In questa popolazione di vaccinati, i casi Covid-19 registrati sono stati a carico soprattutto dei pazienti affetti da forme linfoproliferative (linfomi, mielomi e leucemia linfatica cronica) e questo conferma l’osservazione di un minor funzionamento del vaccino anti-Covid in questa categoria di pazienti.
“Tra i vaccinati – sottolinea il prof. Pagano – si è osservata tuttavia una riduzione dei casi severi-critici; questo significa che il vaccino permette comunque di proteggere dalle forme gravi di infezione e di ridurre il numero dei ricoveri.
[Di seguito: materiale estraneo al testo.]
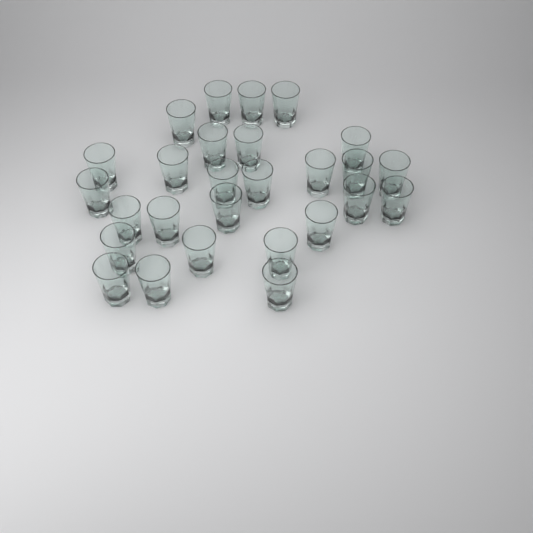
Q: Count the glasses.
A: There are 27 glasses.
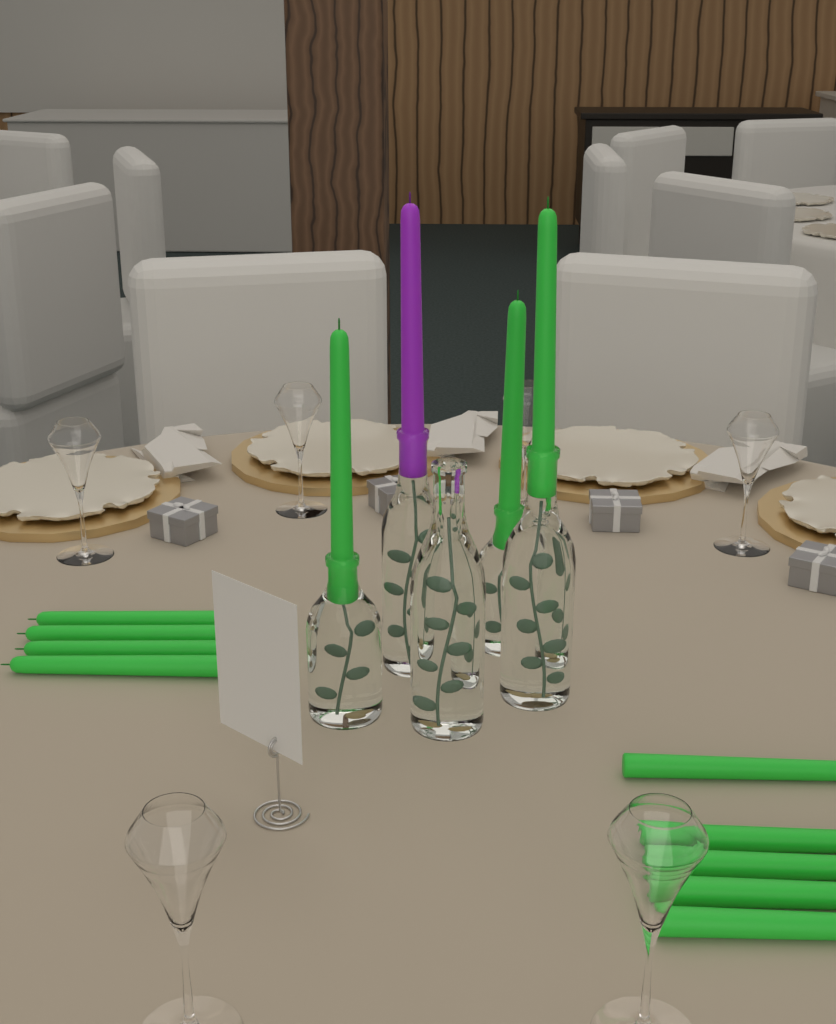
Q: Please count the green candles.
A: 12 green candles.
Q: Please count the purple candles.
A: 1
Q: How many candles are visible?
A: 13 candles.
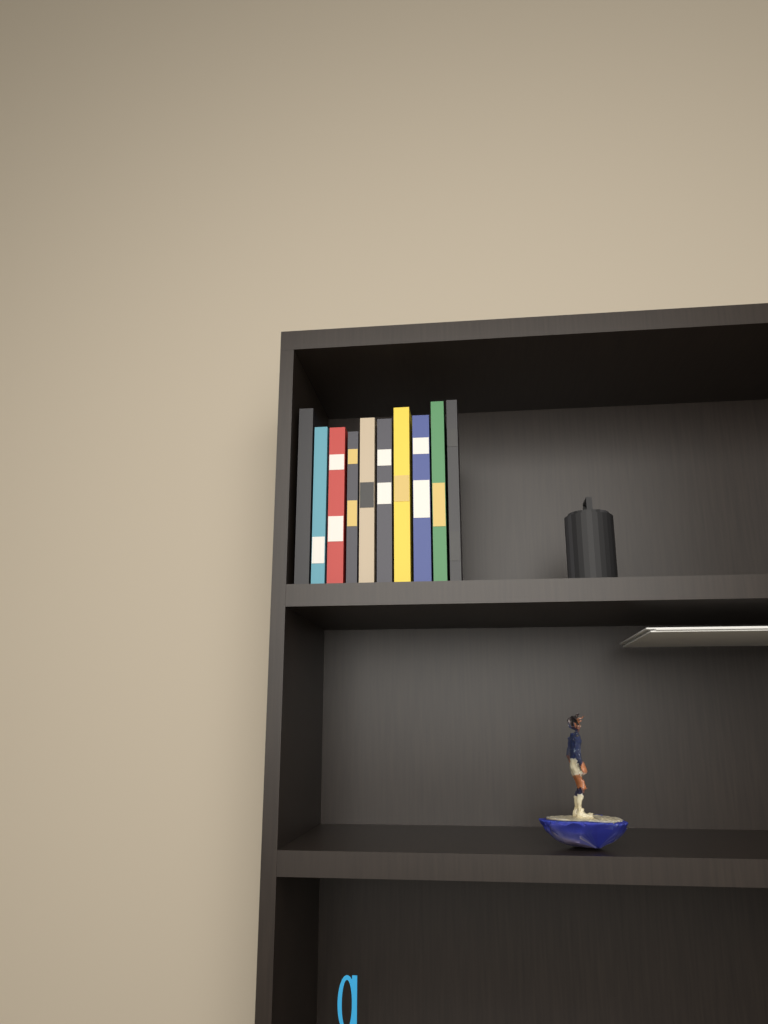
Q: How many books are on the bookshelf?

Ma soprattutto, il fatto più importante è che il tasso di mortalità tra i pazienti oncoematologici vaccinati è sceso dal 31 al 9%, senza differenze tra le diverse varianti di Covid-19; nei pazienti affetti da leucemia mieloide acuta, il tasso di mortalità è risultato uguale a quello osservato nelle altre emopatie maligne”.
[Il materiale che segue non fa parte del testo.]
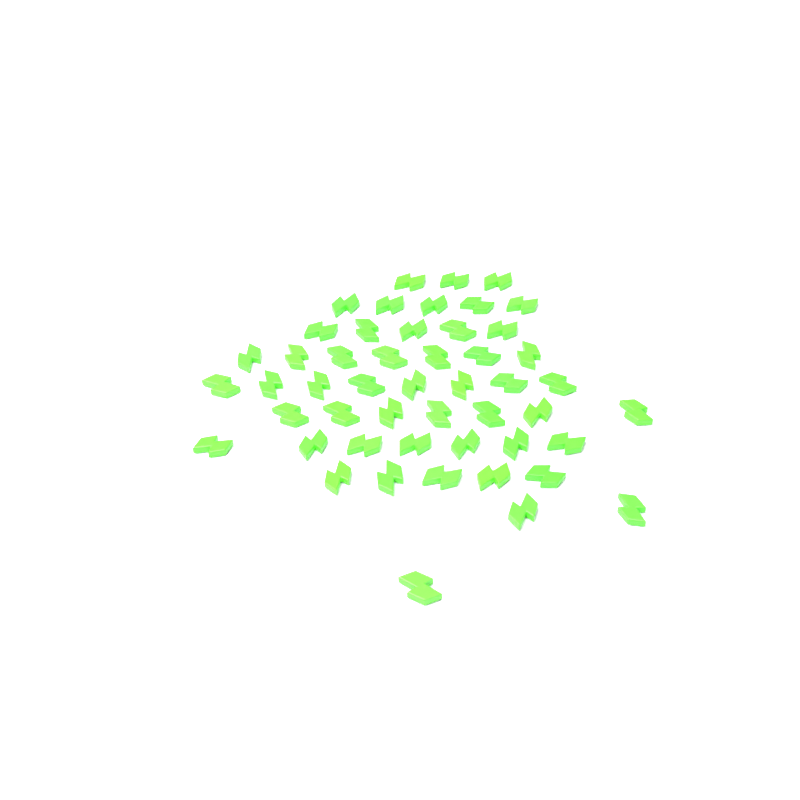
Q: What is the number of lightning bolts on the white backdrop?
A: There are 50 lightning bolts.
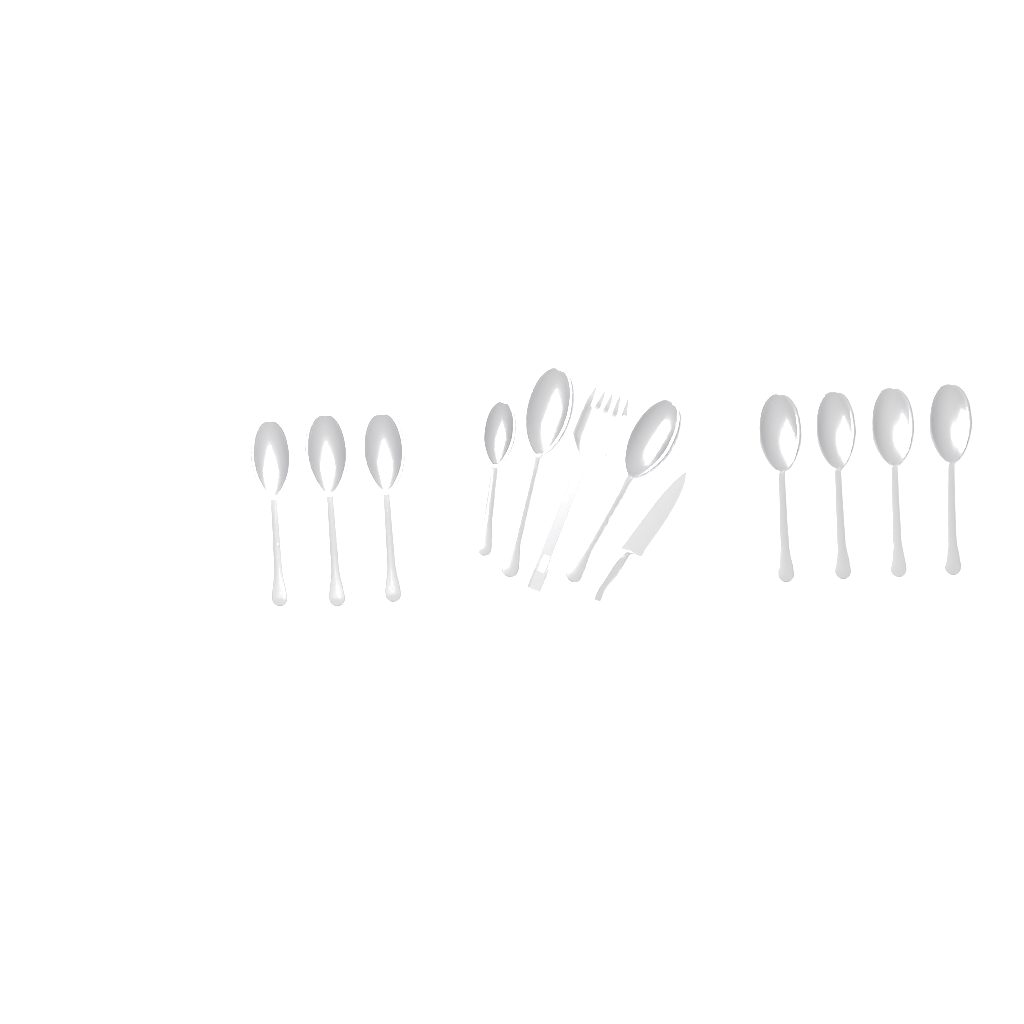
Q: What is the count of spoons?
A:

Da sottolineare anche il fatto che la variante Omicron, per questi pazienti è tutt’altro che un ‘raffreddore’. “L’Omicron – afferma Pagano – non è meno aggressiva delle altre varianti e può dar luogo a forme gravi-critiche. Purtroppo abbiamo visto infezioni sia dopo due dosi, che dopo la cosiddetta ‘terza’ dose e adesso cominciamo a vedere casi di Covid-19 anche nei pazienti che hanno fatto la quarta dose. La maggior parte di questi pazienti è stata vaccinata con i vaccini a mRNA, ma non abbiamo riscontrato grandi differenze di risultato tra i diversi vaccini”.
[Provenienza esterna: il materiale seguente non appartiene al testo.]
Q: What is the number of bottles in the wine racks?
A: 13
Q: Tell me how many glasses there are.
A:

Una novità molto importante, anche alla luce dell’efficacia non ottimale del vaccino in alcuni di questi pazienti, è rappresentata dalla recente introduzione delle terapie anti-Covid-19 (anticorpi monoclonali e antivirali). “Quelli che funzionano meglio – sostiene il prof. Pagano – sono gli anticorpi monoclonali (sulla variante Omicron funziona il sotrovimab) e soprattutto l’associazione anticorpi monoclonali-antivirali. Sui pazienti con forme asintomatico-lievi, il successo è totale con i soli anticorpi; nelle forme severe-critiche è meglio ricorrere all’associazione monoclonali-antivirali, che riduce la mortalità del 90% nella malattia critica, ponendosi dunque come vera e propria terapia salvavita”.
I fattori aggravanti la prognosi nei pazienti oncoematologici che contraggono il Covid-19 sono una malattia ematologica non controllata, l’età avanzata, la presenza di comorbilità; fattori favorevoli per la prognosi sono invece l’impiego di trattamenti con antivirali o anticorpi monoclonali, da soli o in combinazione.